Keyakinan yang Menenangkan Hati
Puncak pelajaran tentang berserah diri terlihat ketika Nabi Musa AS dan kaumnya terjepit di tepi laut. Di depan laut terbentang luas, di belakang pasukan Fir’aun mengejar dengan penuh amarah. Dalam kepanikan, kaumnya merasa tidak ada jalan keluar. Namun Nabi Musa AS dengan tenang berkata:
“Sekali-kali tidak! Sesungguhnya Tuhanku bersamaku, Dia akan memberi petunjuk kepadaku.”
(QS. Asy-Syu’ara: 62)
Kalimat ini bukan sekadar ucapan, tetapi lahir dari iman yang kokoh. Dan benar, ketika semua jalan terlihat tertutup, Allah membuka jalan di tempat yang tidak pernah dibayangkan.
Pelajaran Hidup dari Keteladanan Nabi Musa AS
Dari kisah Nabi Musa AS, kita belajar bahwa:
- Berserah diri adalah sumber ketenangan di tengah tekanan hidup
- Kesulitan bukan tanda Allah meninggalkan hamba-Nya
- Doa yang tulus mampu membuka jalan keluar
- Keyakinan kepada Allah membuat hati tetap teguh meski keadaan menakutkan
- Pertolongan Allah datang tepat pada waktunya
Nabi Musa AS mengajarkan bahwa iman bukan tentang bebas dari masalah, tetapi tentang tetap percaya saat masalah datang bertubi-tubi.

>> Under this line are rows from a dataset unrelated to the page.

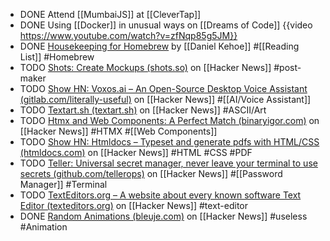 - DONE Attend [[MumbaiJS]] at [[CleverTap]]
- DONE Using [[Docker]] in unusual ways on [[Dreams of Code]]
  {{video https://www.youtube.com/watch?v=zfNqp85g5JM}}
- DONE [Housekeeping for Homebrew](https://mac.install.guide/homebrew/8.html) by [[Daniel Kehoe]] #[[Reading List]] #Homebrew
- TODO [Shots: Create Mockups (shots.so)](https://news.ycombinator.com/item?id=39059854) on [[Hacker News]] #post-maker
- TODO [Show HN: Voxos.ai – An Open-Source Desktop Voice Assistant (gitlab.com/literally-useful)](https://news.ycombinator.com/item?id=39057005) on [[Hacker News]] #[[AI/Voice Assistant]]
- TODO [Textart.sh (textart.sh)](https://news.ycombinator.com/item?id=39063596) on [[Hacker News]] #ASCII/Art
- TODO [Htmx and Web Components: A Perfect Match (binaryigor.com)](https://news.ycombinator.com/item?id=39036693) on [[Hacker News]] #HTMX #[[Web Components]]
- TODO [Show HN: Htmldocs – Typeset and generate pdfs with HTML/CSS (htmldocs.com)](https://news.ycombinator.com/item?id=39027543) on [[Hacker News]] #HTML #CSS #PDF
- TODO [Teller: Universal secret manager, never leave your terminal to use secrets (github.com/tellerops)](https://news.ycombinator.com/item?id=39036265) on [[Hacker News]] #[[Password Manager]] #Terminal
- TODO [TextEditors.org – A website about every known software Text Editor (texteditors.org)](https://news.ycombinator.com/item?id=39031778) on [[Hacker News]] #text-editor
- DONE [Random Animations (bleuje.com)](https://news.ycombinator.com/item?id=39025631) on [[Hacker News]] #useless #Animation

Menghidupkan Sikap Berserah Diri dalam Kehidupan Sosial
Di Yayasan Alpha Indonesia Cabang Bogor, nilai berserah diri ini menjadi napas dalam setiap langkah pelayanan. Dalam menjalankan amanah sosial, tidak jarang kami menghadapi keterbatasan dan tantangan. Namun kami meyakini bahwa selama niat dijaga dan usaha dilakukan dengan tulus, Allah akan mencukupkan. Seperti Nabi Musa AS yang terus melangkah meski belum melihat jalan keluar, kami pun berusaha tetap istiqamah dalam melayani sesama.
Sobat Dermawan,
Ketika hidup terasa berat dan doa belum terjawab, ingatlah kisah Nabi Musa AS. Jangan biarkan rasa takut mengalahkan keyakinan. Teruslah melangkah, teruslah berdoa, dan serahkan hasilnya kepada Allah. Karena sering kali, pertolongan Allah datang justru saat kita merasa tidak lagi memiliki apa-apa selain iman.
Semoga Allah meneguhkan hati kita dalam menghadapi kesulitan, melapangkan dada kita dengan tawakal, dan menjadikan kita hamba-hamba yang yakin bahwa bersama setiap ujian selalu ada jalan keluar dari-Nya.